The U.S. Labor Department is completing regulations for the expanded FMLA coverage, but in the meantime employers are expected to act in good faith to comply with the legislation.

The NDAA essentially amends the Family and Medical Leave Act. So the U.S. Labor Department is urging employers to use the existing FMLA procedural guidelines for unpaid leave. That includes medical certification and paid leave substitution.

It also appears that the NDAA allows workers to take the maximum of 26 weeks for what is called “any qualifying exigency” if a spouse, parent, son or daughter of an employee is called to active duty. Time off to care for children, when a family member is on active duty, is likely to be part of the plan.

However, information at this point is somewhat contradictory. On the one hand the provision does not become effective, at least technically, until the U.S. Labor Secretary releases the final regulations. They should describe what is included in the term “qualifying exigency.” On the other hand, the Labor Department is “encouraging” employers to make a good-faith effort to provide the leave immediately.

The NDAA enlarges FMLA to include “next of kin” as a person entitled to NDAA leave when the soldier is injured. . Aunts, uncles, cousins and in-laws of the soldier could qualify for the 26 weeks of leave.

The law guarantees 26 weeks of the unpaid FMLA leave so a spouse, child, parent or next of kin may take care of a member of the military services who is getting medical treatment. That would include mental and physical therapy, outpatient treatment, recuperation, or caring for someone on the temporary disability retired list for a severe injury or illness.

Until 1993, employers in Nevada and elsewhere in the U.S. were under no obligation to provide workers with job protected, unpaid leave for an illness. If a worker got a heart attack or had to undergo chemotherapy or major surgery, he or she could be fired for taking 2 or 3 weeks of work off.

That all changed with the Family and Medical Leave Act, or FMLA. With the passage of the Act, workers could take as much as 12 weeks of unpaid but job protected leave during any 12-month period if there is a serious illness.

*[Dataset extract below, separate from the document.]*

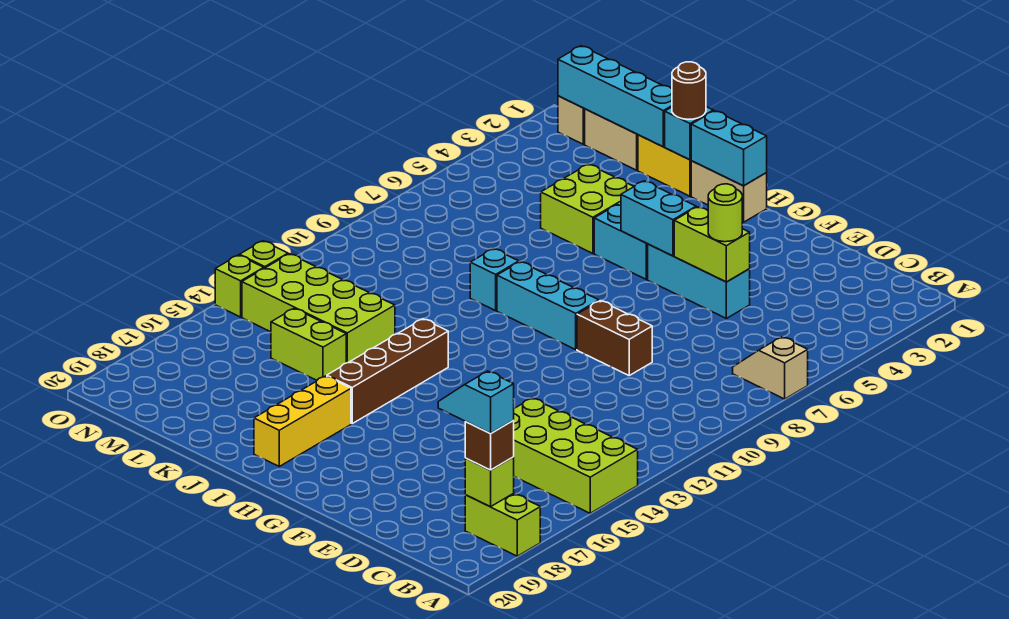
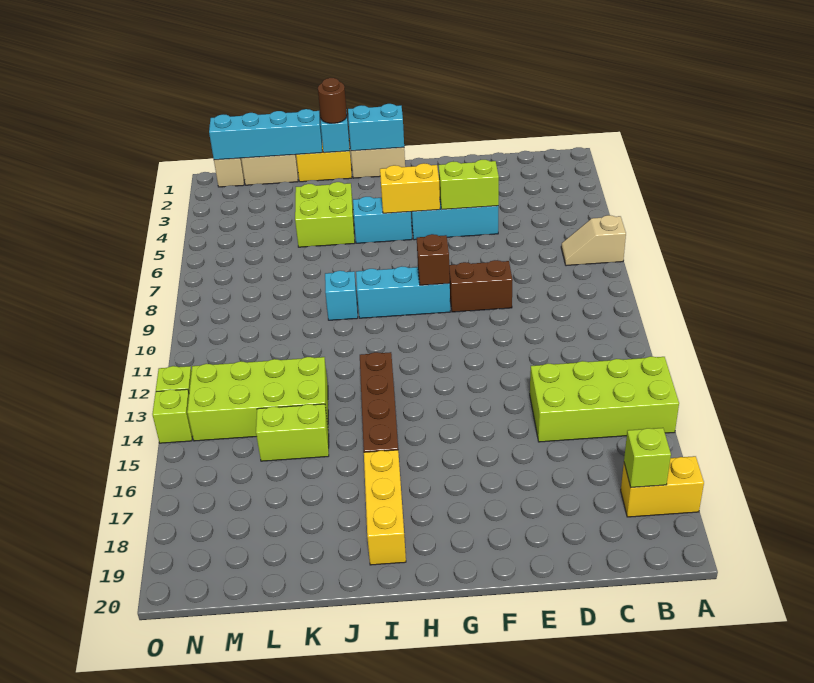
lime 1x2 brick [465,493,540,556] -> yellow 1x2 brick [621,456,704,517]
brown 1x1 brick [465,421,514,470] -> brown 1x1 brick moved to [417,234,450,285]
cyan 1x2 slope [438,371,514,434] -> none
lime 1x1 round brick [708,184,742,242] -> none
cyan 1x2 brick [621,181,696,256] -> yellow 1x2 brick [380,163,440,213]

“Job protected” means the employee was now guaranteed his or her job back at the end of the leave. If it was impossible to provide the same job, then one with very similar duties, pay, benefits and conditions must be offered.

FMLA allows workers to take leave also to care for a seriously ill member of the “immediate family,” namely spouses, children, or parents. Some states have expanded that. Hawaii, for example, allows workers to take leave to care for grandparents or in-laws with serious illnesses.

FMLA is also a maternity/paternity leave. It allows workers to take the time to bond with a newborn child, a newly adopted child, or a new foster child under age 18.

The FMLA only covers companies with 50 or more workers within 75 miles, although 11 states in the U.S. have extended the law to cover smaller firms.

Employers are allowed to count paid leave, such as sick time or PTO (Paid Time Off) against the 12 weeks of FMLA. However, the employee must be notified of that intention in writing before his or her leave begins.

“Job protected” means the employee is entitled to the same or similar work when he or she returns. If the same job cannot be provided then the employer must provide one with similar pay, duties, working conditions, and benefits.

While the FMLA limits leave to care for “immediate family,” some states have expanded that. Hawaii, for example, allows workers to take job protected unpaid leave to care for grandparents or in-laws.

Before the passage of the FMLA, employers were under no obligation to keep an employee who had to take time because of serious illness, even if the worker underwent chemotherapy or major surgery.